- Elenco attività -
[a] Secondo il testo sulla fedeltà alla vocazione, su quale rivista ha scritto il gesuita Inácio Luiz Rhoden?
[b] Prosegua il testo sulla fedeltà alla vocazione, riprendendo dopo la sua ultima frase.

- Testo di riferimento -
Per vivere con fedeltà la propria vocazione non basta l’entusiasmo iniziale e
nemmeno sono sufficienti i buoni propositi. Sono indispensabili la preghiera, e,
almeno in certi momenti, il sostegno di un accompagnatore. Lo insegna
l’esperienza. Lo ribadisce qui il gesuita brasiliano Inácio Luiz Rhoden,
scrivendo nel numero di giugno di Itaici, tutto dedicato al tema della fedeltà,
rivista edita dal Centro di spiritualità ignaziana CEI Itaici, località situata
nello stato di San Paolo (Brasile).
L’articolo di cui vogliamo parlare, dal quale riprendiamo alcune parti
essenziali, è intitolato: La fedeltà è possibile per chi coltiva una vita di
preghiera e vive i frutti della preghiera. Ci sembra infatti importante
insistere su questo argomento, soprattutto in un tempo come il nostro in cui la
fedeltà è diventata una virtù rara, e anche le persone consacrate faticano
spesso a viverla.
La ragione è presto detta. La preghiera personale, scrive p. Inácio, è
necessaria e indispensabile durante tutta la vita se si vuole perseverare nella
opzione che si è fatta. Essa ci aiuta a discernere e integrare fede e vita. La
nostra fede nel Dio di Gesù Cristo è infatti frutto di una vita spirituale
autentica. Dio si è fatto umano per essere più vicino a ciascuno di noi. È
importante essere veramente umani per farci così prossimi gli uni gli altri.

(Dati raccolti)
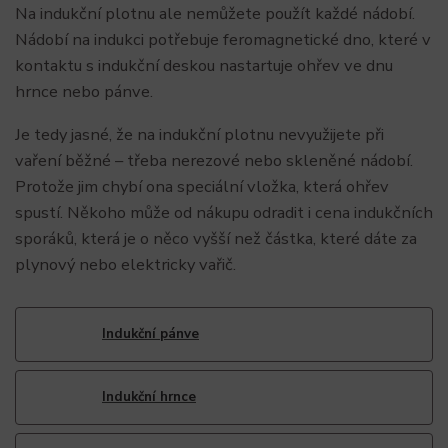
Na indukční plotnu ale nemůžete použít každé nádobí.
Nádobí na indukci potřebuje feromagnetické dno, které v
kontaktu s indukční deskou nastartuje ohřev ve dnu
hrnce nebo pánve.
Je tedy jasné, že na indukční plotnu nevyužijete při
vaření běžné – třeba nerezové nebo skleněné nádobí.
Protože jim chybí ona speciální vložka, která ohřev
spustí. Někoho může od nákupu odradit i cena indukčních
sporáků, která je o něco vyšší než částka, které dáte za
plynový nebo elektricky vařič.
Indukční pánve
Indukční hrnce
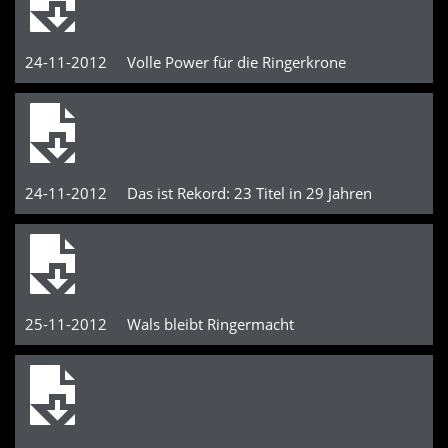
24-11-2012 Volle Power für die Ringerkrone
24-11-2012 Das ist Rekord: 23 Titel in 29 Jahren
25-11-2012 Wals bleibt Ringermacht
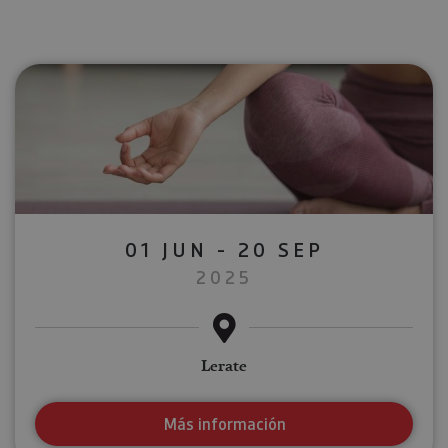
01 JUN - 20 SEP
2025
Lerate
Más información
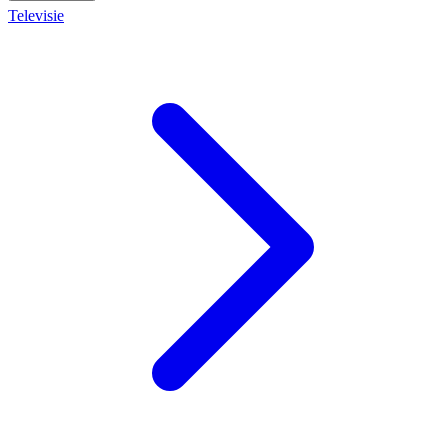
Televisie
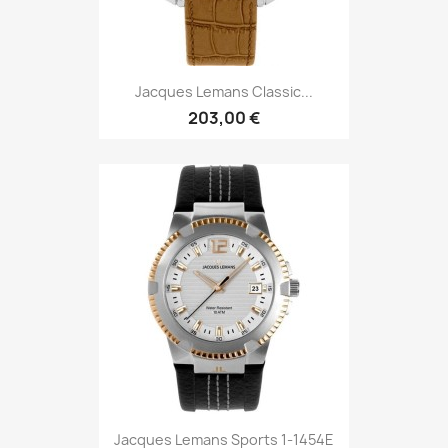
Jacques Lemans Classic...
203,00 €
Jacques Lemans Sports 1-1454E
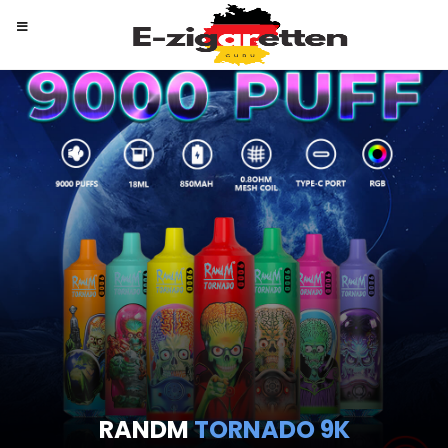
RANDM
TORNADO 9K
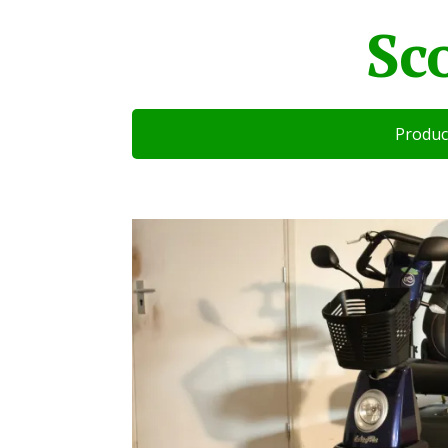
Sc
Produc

* * *

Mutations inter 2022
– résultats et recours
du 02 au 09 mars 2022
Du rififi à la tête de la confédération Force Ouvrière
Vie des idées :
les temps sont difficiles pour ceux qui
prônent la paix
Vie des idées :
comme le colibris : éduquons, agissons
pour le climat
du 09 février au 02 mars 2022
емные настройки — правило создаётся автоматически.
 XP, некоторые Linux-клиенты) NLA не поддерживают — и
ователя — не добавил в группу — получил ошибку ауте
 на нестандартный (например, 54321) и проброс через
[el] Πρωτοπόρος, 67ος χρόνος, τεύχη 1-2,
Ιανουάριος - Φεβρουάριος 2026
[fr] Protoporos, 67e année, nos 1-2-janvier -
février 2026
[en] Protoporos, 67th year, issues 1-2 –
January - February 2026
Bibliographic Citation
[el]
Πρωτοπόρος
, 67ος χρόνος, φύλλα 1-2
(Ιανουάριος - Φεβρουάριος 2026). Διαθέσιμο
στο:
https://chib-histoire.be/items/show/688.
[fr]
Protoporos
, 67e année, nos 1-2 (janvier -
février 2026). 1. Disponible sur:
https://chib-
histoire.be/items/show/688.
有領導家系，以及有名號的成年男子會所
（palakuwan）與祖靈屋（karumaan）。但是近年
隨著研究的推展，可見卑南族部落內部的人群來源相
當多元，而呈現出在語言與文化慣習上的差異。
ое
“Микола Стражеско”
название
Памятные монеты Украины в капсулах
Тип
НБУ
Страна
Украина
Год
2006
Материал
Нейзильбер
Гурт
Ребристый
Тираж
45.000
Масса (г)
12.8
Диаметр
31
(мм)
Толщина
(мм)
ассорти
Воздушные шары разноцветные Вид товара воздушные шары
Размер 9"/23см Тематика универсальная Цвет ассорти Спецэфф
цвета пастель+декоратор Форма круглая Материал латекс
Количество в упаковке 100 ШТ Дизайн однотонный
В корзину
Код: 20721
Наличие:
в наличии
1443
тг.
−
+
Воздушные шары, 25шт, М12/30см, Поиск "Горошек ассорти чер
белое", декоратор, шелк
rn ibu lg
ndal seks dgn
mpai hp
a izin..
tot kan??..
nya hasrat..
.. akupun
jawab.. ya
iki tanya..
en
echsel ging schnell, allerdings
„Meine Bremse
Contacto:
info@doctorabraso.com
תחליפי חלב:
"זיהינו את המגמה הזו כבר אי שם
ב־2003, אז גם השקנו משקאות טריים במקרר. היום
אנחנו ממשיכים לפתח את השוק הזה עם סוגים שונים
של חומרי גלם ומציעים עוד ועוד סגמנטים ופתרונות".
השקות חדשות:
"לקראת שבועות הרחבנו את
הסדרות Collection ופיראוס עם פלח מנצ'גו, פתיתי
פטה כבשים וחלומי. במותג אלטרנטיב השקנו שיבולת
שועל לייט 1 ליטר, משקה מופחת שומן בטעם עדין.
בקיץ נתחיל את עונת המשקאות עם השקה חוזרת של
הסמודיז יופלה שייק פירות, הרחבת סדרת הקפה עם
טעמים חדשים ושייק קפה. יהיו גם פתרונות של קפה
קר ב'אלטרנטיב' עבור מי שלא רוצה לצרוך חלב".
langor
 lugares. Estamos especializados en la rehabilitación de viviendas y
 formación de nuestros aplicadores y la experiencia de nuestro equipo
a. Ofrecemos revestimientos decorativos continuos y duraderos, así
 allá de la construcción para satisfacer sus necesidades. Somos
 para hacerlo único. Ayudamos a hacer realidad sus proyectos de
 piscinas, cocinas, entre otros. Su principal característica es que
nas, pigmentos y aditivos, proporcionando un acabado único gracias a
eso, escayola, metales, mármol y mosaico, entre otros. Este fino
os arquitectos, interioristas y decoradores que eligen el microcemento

- Risultati dell'esercizio -
[a] Su Itaici, la rivista edita dal Centro di spiritualità ignaziana CEI Itaici.

[b]
Certamente un gesto profondamente umano sta nel riconoscere la nostra fragilità
e i nostri limiti come creature che hanno un progetto di vita. L’umiltà e la
sincerità ci inducono a chiedere aiuto nei momenti più difficili. Dobbiamo
riconoscere di avere bisogno di essere accompagnati da qualcuno che ci possa
guidare in maniera adeguata. Oggi è del tutto giustificato e opportuno
sottolineare l’importanza dell’accompagnamento spirituale. Sembra infatti sempre
più complicato discernere la mozione degli spiriti, perché il mondo ci presenta
spesso situazioni in cui il cattivo spirito ci impiglia in tante difficoltà da
cui, da soli, non siamo in grado di liberarci. È proprio in questi momenti che
l’accompagnatore può aiutare e sostenere colui che è accompagnato a riconoscere
l’azione del cattivo spirito e incoraggiarlo a reagire. Se l’accompagnato
dialoga francamente con chi l’accompagna, allora si apre alla possibilità di
essere aiutato e orientato verso una decisione sicura di vita.
Crisi di preghiera e molte altre crisi
Non sempre ci rendiamo conto della crisi della preghiera, oppure non la
riconosciamo. La nostra vita spirituale diventa così sempre più fiacca e debole,
e la crisi aumenta. Molte volte cerchiamo di giustificarci dicendo che siamo
molto occupati con gli studi, con il lavoro e con le attività pastorali.
Pensiamo che questo sia sufficiente nel senso che anche studiare, lavorare e
fare pastorale sarebbe preghiera… Ma se c’è una crisi personale di fede,
probabilmente la sua radice si trova in una crisi di preghiera: o non preghiamo
correttamente o smettiamo di pregare. In questo modo, l’opzione fondamentale e
il significato della vita si svuotano. Allora, probabilmente, finiamo col
riempire questo vuoto con altre cose che, a loro volta, possono portare a un
attivismo sfrenato o anche a un coinvolgimento affettivo incompatibile con
l’opzione di una vita che esige fedeltà, sia nel matrimonio come nella vita
consacrata e nel sacerdozio ministeriale. In questo momento, la figura
dell’accompagnatore spirituale può rivelarsi provvidenziale, aiutando a scoprire
le cause e a discernere con libertà e così ritrovare la propria strada e la vera
missione.
Condividere è vivere
Umanamente parlando, non possiamo vivere a lungo senza condividere le nostre
gioie, le nostre sfide, i nostri dubbi e le nostre esperienze. O le condividiamo
al nostro accompagnatore spirituale oppure a qualcuno che si fa prossimo. Può
darsi però che questo qualcuno non sia preparato a guidarci e ad aiutarci.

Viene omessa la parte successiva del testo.